His interest was both professional and personal; his historian’s instincts were roused by their presence, and his loneliness soothed by the homeliness of their talk. Here were the seeds of the new country, the legacy of the old. What these poor emigrants knew and valued, was what would endure to be passed on.

If one were handpicking the repository of Scottish culture, he thought, it might not contain such things as the recipe for warts about which an elderly woman was berating her long-suffering daughter-in-law (“I did tell ye, Katie Mac, and why ye chose tae leave my nice dried toadie behind, when ye could find room to bring all yon rubbish that we be squattin’ on and pickin’ oot from under our hurdies day and night…”), but that would last too, right along with the folksongs and prayers, with the woven wool and the Celtic patterns of their art.

He glanced at his own hand; he vividly remembered Mrs.
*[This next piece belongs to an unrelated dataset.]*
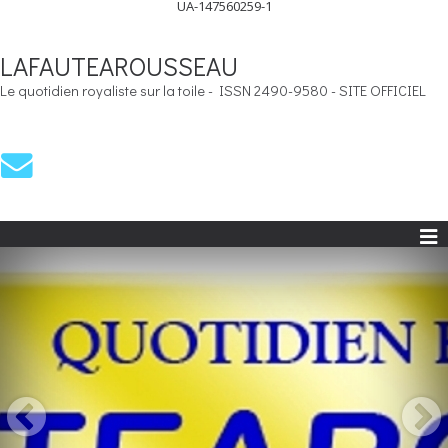
UA-147560259-1
LAFAUTEAROUSSEAU
Le quotidien royaliste sur la toile - ISSN 2490-9580 - SITE OFFICIEL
Graham rubbing a large wart on his third finger with what she said was a dried toad. He grinned, rubbing a thumb across the spot. Must have worked; he’d never had another.

“Sir,” said a small voice by his side. “Sir, may we go and touch the iron?”

He glanced down and smiled at the tiny girl, holding two tinier brothers by their hands.

“Aye, a leannan,” he said. “Get on; yourself will be minding the men, though.”

She nodded and the three of them pattered off, looking anxiously up and down to be sure they were not in the way, before scrambling up to touch the horseshoe nailed to the mast for luck. Iron was protection and healing; the mothers often sent the little ones who were ailing to touch it.

They could have used iron to better effect internally, Roger thought, seeing the rash on the pasty white faces, and hearing the high-pitched complaints of itching boils, of loose teeth and fever. He resumed his job, measuring out water by the dipperful into the buckets and dishes the emigrants held out to him. They were living on oatmeal, the lot of them—that, with dried peas now and then and a bit of hard biscuit, was the sum total of the “provisions” supplied them for the voyage.